(Activity): Print the records word for word, starting at the very beginning and ending with the line that contains "Reading right to", including that line.
[Records for processing Boundary: Start]
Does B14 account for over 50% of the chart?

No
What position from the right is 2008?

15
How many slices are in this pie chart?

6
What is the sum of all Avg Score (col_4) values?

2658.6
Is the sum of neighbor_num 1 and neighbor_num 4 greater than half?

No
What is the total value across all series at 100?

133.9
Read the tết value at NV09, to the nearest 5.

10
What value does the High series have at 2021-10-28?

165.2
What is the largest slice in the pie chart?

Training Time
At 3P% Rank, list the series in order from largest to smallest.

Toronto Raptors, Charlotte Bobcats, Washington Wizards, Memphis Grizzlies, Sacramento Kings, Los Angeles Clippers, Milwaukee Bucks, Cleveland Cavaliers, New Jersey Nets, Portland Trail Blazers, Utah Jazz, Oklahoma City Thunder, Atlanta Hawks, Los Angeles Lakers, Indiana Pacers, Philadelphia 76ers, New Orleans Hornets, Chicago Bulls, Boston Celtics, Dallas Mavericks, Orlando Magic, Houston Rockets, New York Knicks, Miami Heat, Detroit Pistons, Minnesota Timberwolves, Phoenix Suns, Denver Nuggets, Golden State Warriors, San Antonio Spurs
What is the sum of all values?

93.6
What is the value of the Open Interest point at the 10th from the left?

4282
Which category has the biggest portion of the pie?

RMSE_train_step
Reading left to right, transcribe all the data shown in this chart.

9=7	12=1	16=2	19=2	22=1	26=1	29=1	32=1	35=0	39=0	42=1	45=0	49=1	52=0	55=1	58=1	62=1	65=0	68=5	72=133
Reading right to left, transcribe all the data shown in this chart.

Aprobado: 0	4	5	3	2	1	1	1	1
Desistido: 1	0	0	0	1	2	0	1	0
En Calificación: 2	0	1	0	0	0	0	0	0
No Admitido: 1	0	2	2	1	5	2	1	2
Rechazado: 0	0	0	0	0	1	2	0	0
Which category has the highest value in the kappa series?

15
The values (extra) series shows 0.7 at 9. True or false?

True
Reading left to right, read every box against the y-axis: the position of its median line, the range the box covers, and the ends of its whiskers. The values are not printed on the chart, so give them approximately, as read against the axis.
[Records for processing Boundary: End]
(Exercise response):
Does B14 account for over 50% of the chart?

No
What position from the right is 2008?

15
How many slices are in this pie chart?

6
What is the sum of all Avg Score (col_4) values?

2658.6
Is the sum of neighbor_num 1 and neighbor_num 4 greater than half?

No
What is the total value across all series at 100?

133.9
Read the tết value at NV09, to the nearest 5.

10
What value does the High series have at 2021-10-28?

165.2
What is the largest slice in the pie chart?

Training Time
At 3P% Rank, list the series in order from largest to smallest.

Toronto Raptors, Charlotte Bobcats, Washington Wizards, Memphis Grizzlies, Sacramento Kings, Los Angeles Clippers, Milwaukee Bucks, Cleveland Cavaliers, New Jersey Nets, Portland Trail Blazers, Utah Jazz, Oklahoma City Thunder, Atlanta Hawks, Los Angeles Lakers, Indiana Pacers, Philadelphia 76ers, New Orleans Hornets, Chicago Bulls, Boston Celtics, Dallas Mavericks, Orlando Magic, Houston Rockets, New York Knicks, Miami Heat, Detroit Pistons, Minnesota Timberwolves, Phoenix Suns, Denver Nuggets, Golden State Warriors, San Antonio Spurs
What is the sum of all values?

93.6
What is the value of the Open Interest point at the 10th from the left?

4282
Which category has the biggest portion of the pie?

RMSE_train_step
Reading left to right, transcribe all the data shown in this chart.

9=7	12=1	16=2	19=2	22=1	26=1	29=1	32=1	35=0	39=0	42=1	45=0	49=1	52=0	55=1	58=1	62=1	65=0	68=5	72=133
Reading right to left, transcribe all the data shown in this chart.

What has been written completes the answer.